6月5日(日)、コロナ禍で中断していた講演会を、久々に開催しました。 今回はXジェンダーがテーマ。
【男女以外の性別 Xジェンダーって何・・・? 子の葛藤、親の困惑】と題し、labelX代表藤原和希さんをお招きして、前半は1時間の講演、後半はグループに分けて交流会を開きました。
参加者は30名ほど。10代からシニア迄、親御さん、allyさん、各セクシュアリティの方々、多彩な顔ぶれとなりました。通常、ミーテイング前はメールで参加希望が随時入りますが、今回は親御さんの悩み相談兼参加希望という、かなり深刻な心情の方もおられ、これだけ巷にLGBT情報が流れていても実態は未だに難しい社会状況だ、ということが感じられました。
講演内容は、SOGIESC(sexual orientation/性指向、gender identity/社会的・文化的な性のアイデンティティ、gender expression/性表現、sexual caracteristics/身体の性的特徴)における基礎知識、labelX紹介及び藤原さんのライフヒストリー、カミングアウト、多彩なXジェンダーの様相についての説明など。
Xジェンダーと言えば、両性、無性、中性、不定性etc.と千差万別で、一般的にはかなり理解しづらいセクシュアリティと思われますが、藤原さんのライフヒストリーを交えての説明によりかなり身近に感じられたのではないかと思います。実際、つなぐ会にも近年Xジェンダーの相談が増えており、濃厚な非性同一性というよりも性別のもやもや感を訴える方が多いのです。肉体への拒否感はあるもののむしろ「男のくせに」とか「女らしく」という性別規範に対するいたたまれなさが強く、依然として男女の二分別で成り立っている社会の象徴「2択の性別欄」への反発も強い。選択せざるを得ない時には、男・女の中間の「・」に◯を付ける方もいるほどです。男女どちらにも与することができないセクシュアリティの存在を社会全体が認知し、どんな場所でも日常的に許容されればどれだけ生きやすいことでしょうか。

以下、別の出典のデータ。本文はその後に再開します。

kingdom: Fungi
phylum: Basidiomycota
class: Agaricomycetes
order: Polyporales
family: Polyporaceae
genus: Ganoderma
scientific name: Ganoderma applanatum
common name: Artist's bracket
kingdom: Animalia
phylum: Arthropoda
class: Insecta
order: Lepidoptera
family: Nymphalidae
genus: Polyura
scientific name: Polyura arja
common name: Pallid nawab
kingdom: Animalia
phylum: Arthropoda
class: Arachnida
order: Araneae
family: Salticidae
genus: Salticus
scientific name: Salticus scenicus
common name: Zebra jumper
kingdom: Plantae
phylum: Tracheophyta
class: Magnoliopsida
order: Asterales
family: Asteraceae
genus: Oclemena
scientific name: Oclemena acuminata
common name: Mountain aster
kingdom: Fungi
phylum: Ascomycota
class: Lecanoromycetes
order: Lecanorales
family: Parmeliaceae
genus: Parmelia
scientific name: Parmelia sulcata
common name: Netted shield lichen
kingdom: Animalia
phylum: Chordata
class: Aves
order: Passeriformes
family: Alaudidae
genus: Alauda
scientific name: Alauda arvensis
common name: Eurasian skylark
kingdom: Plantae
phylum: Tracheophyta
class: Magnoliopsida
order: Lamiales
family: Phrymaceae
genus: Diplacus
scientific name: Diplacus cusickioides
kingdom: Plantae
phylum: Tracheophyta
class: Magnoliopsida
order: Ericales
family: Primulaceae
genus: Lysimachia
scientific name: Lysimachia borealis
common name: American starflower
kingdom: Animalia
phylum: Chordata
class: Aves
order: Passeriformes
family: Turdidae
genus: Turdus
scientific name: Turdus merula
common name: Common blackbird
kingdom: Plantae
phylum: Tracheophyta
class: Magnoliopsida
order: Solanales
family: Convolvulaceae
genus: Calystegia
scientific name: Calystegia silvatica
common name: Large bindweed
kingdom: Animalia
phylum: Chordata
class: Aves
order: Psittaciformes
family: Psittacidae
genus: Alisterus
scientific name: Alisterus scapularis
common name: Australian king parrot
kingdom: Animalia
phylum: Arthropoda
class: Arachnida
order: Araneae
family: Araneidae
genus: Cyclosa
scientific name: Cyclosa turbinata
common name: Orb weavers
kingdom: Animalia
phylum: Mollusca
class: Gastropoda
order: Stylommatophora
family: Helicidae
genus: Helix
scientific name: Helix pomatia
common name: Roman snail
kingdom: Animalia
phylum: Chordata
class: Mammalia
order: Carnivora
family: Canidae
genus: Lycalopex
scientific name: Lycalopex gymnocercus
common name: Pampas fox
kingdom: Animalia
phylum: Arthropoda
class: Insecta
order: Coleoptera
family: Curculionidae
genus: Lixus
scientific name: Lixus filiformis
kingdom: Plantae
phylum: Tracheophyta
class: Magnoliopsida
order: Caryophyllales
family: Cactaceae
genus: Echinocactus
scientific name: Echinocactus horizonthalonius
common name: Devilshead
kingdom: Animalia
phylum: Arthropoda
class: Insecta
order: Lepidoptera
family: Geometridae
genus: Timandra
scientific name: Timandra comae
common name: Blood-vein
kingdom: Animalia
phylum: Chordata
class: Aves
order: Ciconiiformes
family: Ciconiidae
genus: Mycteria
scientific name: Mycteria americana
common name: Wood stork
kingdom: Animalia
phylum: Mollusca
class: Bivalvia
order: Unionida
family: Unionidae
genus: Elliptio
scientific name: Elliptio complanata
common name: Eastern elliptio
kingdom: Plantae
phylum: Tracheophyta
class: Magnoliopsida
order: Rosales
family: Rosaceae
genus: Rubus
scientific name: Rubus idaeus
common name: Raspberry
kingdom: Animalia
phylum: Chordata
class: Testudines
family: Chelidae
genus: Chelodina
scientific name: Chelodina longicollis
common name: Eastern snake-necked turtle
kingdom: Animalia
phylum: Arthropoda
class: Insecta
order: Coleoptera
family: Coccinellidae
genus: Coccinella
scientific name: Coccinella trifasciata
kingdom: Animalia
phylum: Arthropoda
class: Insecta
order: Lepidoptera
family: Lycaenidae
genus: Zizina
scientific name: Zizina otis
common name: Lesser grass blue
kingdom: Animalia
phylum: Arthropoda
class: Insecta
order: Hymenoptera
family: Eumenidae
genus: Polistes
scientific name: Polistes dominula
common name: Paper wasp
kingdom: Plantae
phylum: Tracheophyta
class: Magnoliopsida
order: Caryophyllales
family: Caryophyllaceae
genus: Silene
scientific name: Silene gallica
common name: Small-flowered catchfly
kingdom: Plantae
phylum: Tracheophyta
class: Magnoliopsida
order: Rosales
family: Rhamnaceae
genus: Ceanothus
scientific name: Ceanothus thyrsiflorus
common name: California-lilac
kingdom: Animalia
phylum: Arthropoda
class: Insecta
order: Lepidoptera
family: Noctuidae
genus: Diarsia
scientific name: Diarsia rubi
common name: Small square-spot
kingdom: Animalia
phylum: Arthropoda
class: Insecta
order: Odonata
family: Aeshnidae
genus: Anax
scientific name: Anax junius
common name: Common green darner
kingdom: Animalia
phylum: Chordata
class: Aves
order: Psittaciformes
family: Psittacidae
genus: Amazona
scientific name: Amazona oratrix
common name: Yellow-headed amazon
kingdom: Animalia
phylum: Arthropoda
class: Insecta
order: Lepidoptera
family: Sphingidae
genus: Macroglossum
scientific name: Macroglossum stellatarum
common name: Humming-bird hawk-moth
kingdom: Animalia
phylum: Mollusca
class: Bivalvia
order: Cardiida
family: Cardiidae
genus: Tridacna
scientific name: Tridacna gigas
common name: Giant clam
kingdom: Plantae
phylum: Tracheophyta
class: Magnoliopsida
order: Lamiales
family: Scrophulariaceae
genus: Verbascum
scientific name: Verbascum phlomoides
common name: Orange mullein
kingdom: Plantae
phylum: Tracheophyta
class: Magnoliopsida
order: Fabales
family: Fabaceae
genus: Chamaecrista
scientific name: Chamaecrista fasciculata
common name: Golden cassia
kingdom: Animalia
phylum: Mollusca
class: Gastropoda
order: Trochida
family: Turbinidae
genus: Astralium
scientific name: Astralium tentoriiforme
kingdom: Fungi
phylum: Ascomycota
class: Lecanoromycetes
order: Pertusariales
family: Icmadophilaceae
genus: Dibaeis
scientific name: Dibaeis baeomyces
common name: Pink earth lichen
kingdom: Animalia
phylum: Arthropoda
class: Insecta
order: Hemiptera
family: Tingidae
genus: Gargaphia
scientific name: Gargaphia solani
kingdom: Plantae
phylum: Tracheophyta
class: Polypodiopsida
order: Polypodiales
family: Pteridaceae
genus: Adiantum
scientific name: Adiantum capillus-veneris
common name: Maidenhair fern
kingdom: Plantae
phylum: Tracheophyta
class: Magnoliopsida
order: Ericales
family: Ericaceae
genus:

親世代はLGBTQ全般について、発生の原因を求めます。これについては依然研究途中。Xジェンダーについては、先天的な要因もあれば、人との出会いや経験といった後天的な要因もありうると言われています。だからと言って、他から強制されて変えることは不可能、自然発生的に変化しうると言われている不思議な現象。不定性ともなればシチュエーション毎に、あるいは年数を経るごとに変わったりするわけで、この不可思議さがXジェンダーであり、男女二元論があたりまえの社会で自分の性別を疑いもせず生きてきた親達には理解されにくいところです。親達の声として、子どもを理解したいのは山々だが、あまりにも難しいとの声が多々あったのは、男女どちらにも属せず曖昧模糊とした存在という、従来の価値観から逸脱した事態だからでしょう。
当事者の方からは、未だに周知されていないXジェンダーについて語られたことに意義があると評され、企画者としては嬉しいながら、無理解な社会に生きるXジェンダーの生きづらさをかえって強く知ることとなりました。
男だから、女だからとカテゴリーで判断するのではなく、他者をその人個人として見ることが大事なのだと思います。誰もがありのままの自分で生きられる社会を目指して、これからも語り合っていきましょう。